━━━━━ PASSAGE FOR REVIEW ━━━━━
XFast is a lightweight desktop environment that incorporates a display manager and a window manager within the same process. It is portable and works on many devices (embedded devices, handhelds, set-top boxes,...). Here the communication between server layer and desktop layer can be made in classical way via TCP/IP but depending on the configuration and target system it can be done via shared memory too.

The goal of project XFast is to have a very slim and fast graphical environment that contains both within the same project: a replacement for an X-server to give access to the graphics hardware and a WindowManager-like layer that offers user interface elements for applications and desktop management.

Target systems for XFast are (not only) embedded systems with low resources where it is important to have a UI available with short loading times and low memory consumption. It currently runs at Linux, Windows, PlayStation, GP2X and others.

Within the XFast windowing system environment GTK and Simple DirectMedia Layer applications are supported, so there is no need to re-write them. To use them special patched GTK and SDL versions are required, the related patch and build scripts are part of the XFast package. Beside of that XFast offers an own GUI widget library that can be used to write native applications for that windowing system.

XFast is free software that was licensed under the GPL.

History
XFast is a fork and further development of the Xynth windowing system. It was branched from the original project in order to add some far reaching modifications to the environment that are not compatible with the idea behind the original project. The goal of this fork is to have a more compatible source base for both: low level embedded systems and desktop systems with bigger hardware resources.

Like Xynth, it is not an implementation of the X11 protocol.
━━━━━ MATERIAL SUPPLIED ━━━━━
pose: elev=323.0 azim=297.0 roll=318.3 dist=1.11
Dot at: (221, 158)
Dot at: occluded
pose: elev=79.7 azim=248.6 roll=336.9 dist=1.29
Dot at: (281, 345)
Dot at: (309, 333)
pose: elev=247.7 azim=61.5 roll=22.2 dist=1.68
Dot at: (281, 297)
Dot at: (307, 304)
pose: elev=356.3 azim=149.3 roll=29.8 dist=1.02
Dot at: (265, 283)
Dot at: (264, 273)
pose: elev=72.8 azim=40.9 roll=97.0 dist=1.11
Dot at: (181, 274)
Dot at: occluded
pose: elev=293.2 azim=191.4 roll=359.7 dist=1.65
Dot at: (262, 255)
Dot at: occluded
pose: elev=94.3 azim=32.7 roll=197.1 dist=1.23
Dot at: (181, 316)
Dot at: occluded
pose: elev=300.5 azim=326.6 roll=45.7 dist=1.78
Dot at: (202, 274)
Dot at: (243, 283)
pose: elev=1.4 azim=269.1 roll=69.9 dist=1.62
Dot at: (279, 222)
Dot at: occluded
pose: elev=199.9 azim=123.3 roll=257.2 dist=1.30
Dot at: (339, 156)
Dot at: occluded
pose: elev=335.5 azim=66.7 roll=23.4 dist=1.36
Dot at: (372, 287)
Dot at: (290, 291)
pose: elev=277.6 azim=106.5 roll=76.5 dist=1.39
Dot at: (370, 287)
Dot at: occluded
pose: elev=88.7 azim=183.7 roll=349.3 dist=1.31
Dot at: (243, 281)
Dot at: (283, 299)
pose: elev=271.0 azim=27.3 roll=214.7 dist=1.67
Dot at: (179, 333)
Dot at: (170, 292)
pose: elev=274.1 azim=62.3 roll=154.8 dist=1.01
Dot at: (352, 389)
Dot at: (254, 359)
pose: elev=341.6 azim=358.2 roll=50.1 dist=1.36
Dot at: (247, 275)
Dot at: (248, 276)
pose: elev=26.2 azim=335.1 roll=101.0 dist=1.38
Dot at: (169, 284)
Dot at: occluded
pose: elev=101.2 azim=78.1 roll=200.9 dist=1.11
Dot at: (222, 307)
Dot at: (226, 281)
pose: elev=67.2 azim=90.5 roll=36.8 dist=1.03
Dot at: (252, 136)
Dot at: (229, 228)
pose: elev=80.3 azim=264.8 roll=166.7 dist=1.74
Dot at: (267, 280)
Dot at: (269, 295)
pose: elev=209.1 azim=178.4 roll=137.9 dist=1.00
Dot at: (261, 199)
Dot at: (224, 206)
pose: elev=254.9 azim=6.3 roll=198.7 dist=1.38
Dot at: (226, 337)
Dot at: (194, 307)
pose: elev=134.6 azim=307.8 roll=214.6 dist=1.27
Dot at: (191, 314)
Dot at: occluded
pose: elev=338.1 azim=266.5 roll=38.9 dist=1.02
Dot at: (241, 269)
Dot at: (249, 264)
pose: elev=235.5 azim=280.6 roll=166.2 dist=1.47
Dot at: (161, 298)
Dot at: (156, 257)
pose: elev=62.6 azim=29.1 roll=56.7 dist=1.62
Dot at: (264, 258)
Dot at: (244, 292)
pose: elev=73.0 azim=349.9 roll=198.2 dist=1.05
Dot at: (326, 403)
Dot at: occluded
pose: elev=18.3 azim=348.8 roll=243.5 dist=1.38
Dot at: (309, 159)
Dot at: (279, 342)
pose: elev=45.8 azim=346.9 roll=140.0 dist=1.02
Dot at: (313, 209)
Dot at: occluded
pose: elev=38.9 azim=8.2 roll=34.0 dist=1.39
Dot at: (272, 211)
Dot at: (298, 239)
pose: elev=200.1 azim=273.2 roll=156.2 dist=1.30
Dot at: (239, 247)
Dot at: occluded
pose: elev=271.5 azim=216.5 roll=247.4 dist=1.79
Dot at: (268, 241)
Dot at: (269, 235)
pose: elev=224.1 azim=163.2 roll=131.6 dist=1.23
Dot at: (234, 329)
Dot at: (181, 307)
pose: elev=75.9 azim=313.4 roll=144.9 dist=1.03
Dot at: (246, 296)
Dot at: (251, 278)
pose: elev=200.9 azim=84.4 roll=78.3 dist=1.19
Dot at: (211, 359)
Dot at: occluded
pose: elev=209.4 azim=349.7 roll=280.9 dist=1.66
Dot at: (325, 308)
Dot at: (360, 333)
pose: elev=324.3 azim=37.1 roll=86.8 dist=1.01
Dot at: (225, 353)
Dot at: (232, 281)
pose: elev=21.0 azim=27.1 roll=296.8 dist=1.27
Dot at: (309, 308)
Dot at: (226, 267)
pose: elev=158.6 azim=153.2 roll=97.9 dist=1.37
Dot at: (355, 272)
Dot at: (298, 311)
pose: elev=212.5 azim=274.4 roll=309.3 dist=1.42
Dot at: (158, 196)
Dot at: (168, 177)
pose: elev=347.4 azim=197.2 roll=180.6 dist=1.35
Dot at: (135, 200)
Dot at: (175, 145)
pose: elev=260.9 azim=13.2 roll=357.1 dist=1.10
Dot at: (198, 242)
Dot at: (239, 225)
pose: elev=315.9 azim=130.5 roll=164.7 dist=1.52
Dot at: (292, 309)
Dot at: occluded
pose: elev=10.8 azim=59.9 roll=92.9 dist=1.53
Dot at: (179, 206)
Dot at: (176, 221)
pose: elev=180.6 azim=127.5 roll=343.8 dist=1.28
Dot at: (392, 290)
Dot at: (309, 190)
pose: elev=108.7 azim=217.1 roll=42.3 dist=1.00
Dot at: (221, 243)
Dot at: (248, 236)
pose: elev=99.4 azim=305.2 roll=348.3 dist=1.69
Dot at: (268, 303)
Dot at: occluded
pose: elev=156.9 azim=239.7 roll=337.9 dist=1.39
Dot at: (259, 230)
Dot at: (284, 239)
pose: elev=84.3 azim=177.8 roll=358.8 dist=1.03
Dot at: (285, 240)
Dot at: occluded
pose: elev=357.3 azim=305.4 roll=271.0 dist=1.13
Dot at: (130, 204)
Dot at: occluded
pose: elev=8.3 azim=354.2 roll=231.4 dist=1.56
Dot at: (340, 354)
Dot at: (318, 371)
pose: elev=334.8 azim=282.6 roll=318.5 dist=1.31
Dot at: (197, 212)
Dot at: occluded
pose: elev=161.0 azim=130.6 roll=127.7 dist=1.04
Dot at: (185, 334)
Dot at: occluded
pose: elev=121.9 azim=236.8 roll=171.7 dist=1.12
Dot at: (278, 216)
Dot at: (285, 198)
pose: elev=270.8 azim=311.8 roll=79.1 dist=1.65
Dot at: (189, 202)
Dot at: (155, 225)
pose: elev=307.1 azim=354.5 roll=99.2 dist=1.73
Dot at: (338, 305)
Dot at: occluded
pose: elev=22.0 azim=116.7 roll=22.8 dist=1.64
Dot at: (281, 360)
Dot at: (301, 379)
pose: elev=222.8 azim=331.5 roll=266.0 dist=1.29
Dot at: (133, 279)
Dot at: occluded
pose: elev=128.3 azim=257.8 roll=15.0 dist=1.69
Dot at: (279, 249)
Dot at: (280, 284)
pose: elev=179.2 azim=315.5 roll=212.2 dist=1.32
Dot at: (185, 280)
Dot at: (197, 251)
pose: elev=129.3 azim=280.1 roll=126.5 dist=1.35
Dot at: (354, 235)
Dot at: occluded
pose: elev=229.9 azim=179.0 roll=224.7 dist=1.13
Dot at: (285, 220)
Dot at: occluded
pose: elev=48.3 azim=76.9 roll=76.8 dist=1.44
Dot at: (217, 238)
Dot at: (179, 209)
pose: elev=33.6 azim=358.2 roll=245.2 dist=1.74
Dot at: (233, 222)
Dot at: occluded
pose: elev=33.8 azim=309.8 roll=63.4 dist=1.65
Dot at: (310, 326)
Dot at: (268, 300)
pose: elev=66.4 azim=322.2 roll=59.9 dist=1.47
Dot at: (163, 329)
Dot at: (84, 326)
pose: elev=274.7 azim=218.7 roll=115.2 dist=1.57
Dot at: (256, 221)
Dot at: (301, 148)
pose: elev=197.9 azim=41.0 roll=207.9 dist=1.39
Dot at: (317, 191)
━━━━━
Write out everything in the XFast text from "XFast is a lightweight" down to "shared memory too.", with no changes.

XFast is a lightweight desktop environment that incorporates a display manager and a window manager within the same process. It is portable and works on many devices (embedded devices, handhelds, set-top boxes,...). Here the communication between server layer and desktop layer can be made in classical way via TCP/IP but depending on the configuration and target system it can be done via shared memory too.